Subject: I have found a CD that I think you would enjoy
Three stars 'cause it's Blakey.
Samuel Chell | Kenosha,, WI United States | 02/28/2007
(3 out of 5 stars)
"The quest to find quality Blakey recordings made in the '80s is often discouraging, especially since this was a period during which "schooled" players and a "reactionary" musical environment supposedly were working in favor of the great percussionist. Perhaps Bu was letting up on the reigns, content to stoke the fires while his line-ups of alternating Berkley graduates continued to contribute modal riffs disguised as compositions (where were the Golson and Walter Davis Jr. tunes when they were most needed?) and show off all of their Coltrane scales and top tones.
The program is dense, monochromatic, and monotonous--hard bop verging on late 60s free sounds. The addition of Toussaint's tenor saxophone is completely superfluous, especially with Blanchard and Harrison on hand. The game plan for each soloist is the same: start quietly sans percussion and build to an all-out frenzy (like a Metheny show without the production values). The recording is irritatingly bass-heavy (after a while the session sounds like a Plaxico walking-bass solo album.)

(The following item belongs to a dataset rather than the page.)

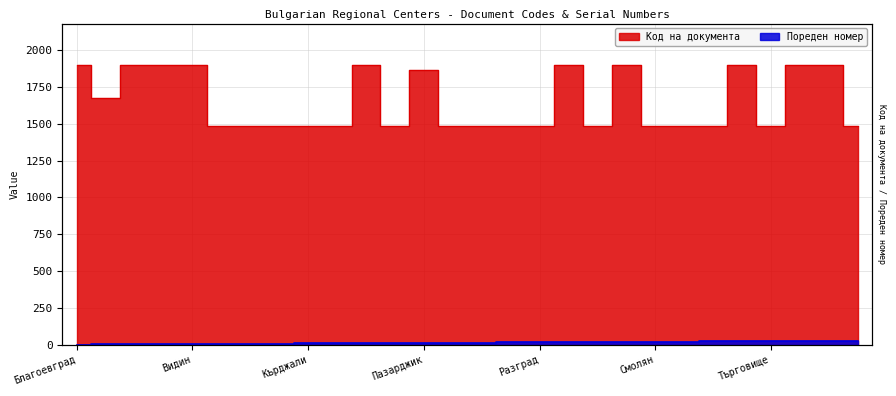

Is the value of Пореден номер at Ловеч greater than the value of Код на документа at Велико Търново?

No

Despite the sub-standard program and audio, both Blanchard and Harrison have some good moments while Mulgrew Miller is under-utilized. The CD comes to an inglorious finish when the music is aborted in the middle of the final tune, "I Want to Talk about You." Just as well. This is the worst arrangement and performance I've ever heard of the Billy Eckstein ballad much prized by Coltrane."